Edward Poynter’s painting of Psyche in the Temple of Love from 1882 tells a story from classical mythology which has been painted with butterflies on several occasions. Cupid has fallen in love with Psyche, and takes her to the Temple of Love, where he visits her each night, but never in daylight. Here Psyche is whiling away the daytime, holding a sprig out to attract her attribute, a butterfly, here the rather common and prosaic Small White. However, Psyche’s enemy Venus is not far away, as shown by the doves in the temple behind her.

Although numerous paintings of butterflies had been made from dead specimens, some of the earliest to attempt to show them in realistic environments appeared in the late nineteenth century, thanks to new wildlife artists like the masterly Bruno Liljefors. Redstarts and Butterflies, from 1885, shows what the artist called ‘five studies in one frame’. Here he has combined five separate studies from nature into a single image, including this very dark Small Tortoiseshell butterfly, which is about to become a meal for one of the redstarts, which are insectivorous.

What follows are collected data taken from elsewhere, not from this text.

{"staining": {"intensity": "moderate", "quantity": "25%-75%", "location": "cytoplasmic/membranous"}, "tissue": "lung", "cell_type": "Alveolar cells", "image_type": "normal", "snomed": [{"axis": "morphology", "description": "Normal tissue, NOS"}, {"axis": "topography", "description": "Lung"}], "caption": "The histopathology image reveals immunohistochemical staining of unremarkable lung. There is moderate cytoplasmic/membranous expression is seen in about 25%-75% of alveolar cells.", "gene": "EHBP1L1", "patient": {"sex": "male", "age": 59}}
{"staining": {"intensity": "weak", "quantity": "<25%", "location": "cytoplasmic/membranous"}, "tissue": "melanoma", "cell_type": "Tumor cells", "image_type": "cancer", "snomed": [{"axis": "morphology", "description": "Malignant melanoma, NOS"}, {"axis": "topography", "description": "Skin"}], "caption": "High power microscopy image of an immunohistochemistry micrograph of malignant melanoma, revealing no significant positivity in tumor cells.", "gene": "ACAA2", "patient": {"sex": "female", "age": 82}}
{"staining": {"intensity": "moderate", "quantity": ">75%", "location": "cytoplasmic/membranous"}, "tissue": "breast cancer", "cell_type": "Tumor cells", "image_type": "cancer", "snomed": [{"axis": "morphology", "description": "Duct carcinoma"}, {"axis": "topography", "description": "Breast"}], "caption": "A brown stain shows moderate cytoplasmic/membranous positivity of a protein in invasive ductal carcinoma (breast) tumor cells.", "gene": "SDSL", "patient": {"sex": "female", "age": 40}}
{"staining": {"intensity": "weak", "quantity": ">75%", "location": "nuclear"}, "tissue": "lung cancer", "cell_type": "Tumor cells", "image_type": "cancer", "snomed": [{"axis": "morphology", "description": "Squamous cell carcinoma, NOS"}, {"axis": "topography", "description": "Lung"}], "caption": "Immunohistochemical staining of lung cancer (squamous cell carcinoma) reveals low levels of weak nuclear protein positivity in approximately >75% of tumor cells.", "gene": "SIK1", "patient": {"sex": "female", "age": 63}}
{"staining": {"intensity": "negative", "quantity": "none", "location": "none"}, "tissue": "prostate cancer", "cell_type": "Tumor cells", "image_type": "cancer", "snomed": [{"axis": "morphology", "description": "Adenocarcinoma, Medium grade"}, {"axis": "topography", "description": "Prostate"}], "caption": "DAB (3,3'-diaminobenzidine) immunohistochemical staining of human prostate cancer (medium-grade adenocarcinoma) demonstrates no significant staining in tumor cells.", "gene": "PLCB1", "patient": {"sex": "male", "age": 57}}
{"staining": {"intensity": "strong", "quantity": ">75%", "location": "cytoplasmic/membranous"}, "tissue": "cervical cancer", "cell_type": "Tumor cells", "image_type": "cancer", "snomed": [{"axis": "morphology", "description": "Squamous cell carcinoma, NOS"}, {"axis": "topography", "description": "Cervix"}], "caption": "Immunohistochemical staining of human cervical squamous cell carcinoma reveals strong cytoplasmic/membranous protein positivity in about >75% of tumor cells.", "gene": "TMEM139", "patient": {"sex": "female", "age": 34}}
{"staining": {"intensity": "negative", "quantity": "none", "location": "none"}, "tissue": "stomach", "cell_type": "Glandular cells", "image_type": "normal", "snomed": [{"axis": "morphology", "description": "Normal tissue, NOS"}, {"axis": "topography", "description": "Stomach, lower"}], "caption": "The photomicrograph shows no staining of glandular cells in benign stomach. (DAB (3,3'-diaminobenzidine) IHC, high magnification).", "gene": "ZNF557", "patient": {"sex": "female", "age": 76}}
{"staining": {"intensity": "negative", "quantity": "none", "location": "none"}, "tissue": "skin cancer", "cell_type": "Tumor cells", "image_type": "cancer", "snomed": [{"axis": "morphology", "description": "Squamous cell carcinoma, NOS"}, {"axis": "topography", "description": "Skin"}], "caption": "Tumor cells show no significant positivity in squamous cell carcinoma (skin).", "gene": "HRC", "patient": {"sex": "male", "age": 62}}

Late in his career, Vincent van Gogh painted the largest European species of moth, the Giant Peacock Moth, in 1889. Its wingspan can reach 20 cm (8 inches).

The following year, van Gogh painted Butterflies and Poppies (1890), which probably shows two Clouded Yellow butterflies, rather than Brimstones. This appears to have been painted on unprimed canvas.

The Japanese Western-style artist Fujishima Takeji 藤島武二 painted Butterflies in 1904, just before he travelled to Paris to study at the École des Beaux-Arts. Like Doré’s painting above, this shows a dense cloud of butterflies gathered around flowers.

In the twentieth century, butterflies provided an opportunity for artistic invention to take flight. Odilon Redon’sButterflies, from around 1910, shows a highly imaginative collection of butterflies, flowers, plants, and rocks, which are often outlined to emphasise their form.

Finally, in Anastasiya Markovich’s recent Effect of Butterfly, its wings are breaking up into shreds of unreality.
Just as the butterfly’s life cycle continues from egg through caterpillar to pupa and then to the winged adult, art started in the unreality of mythology and vanitas, and has now returned in symbolism and the surreal.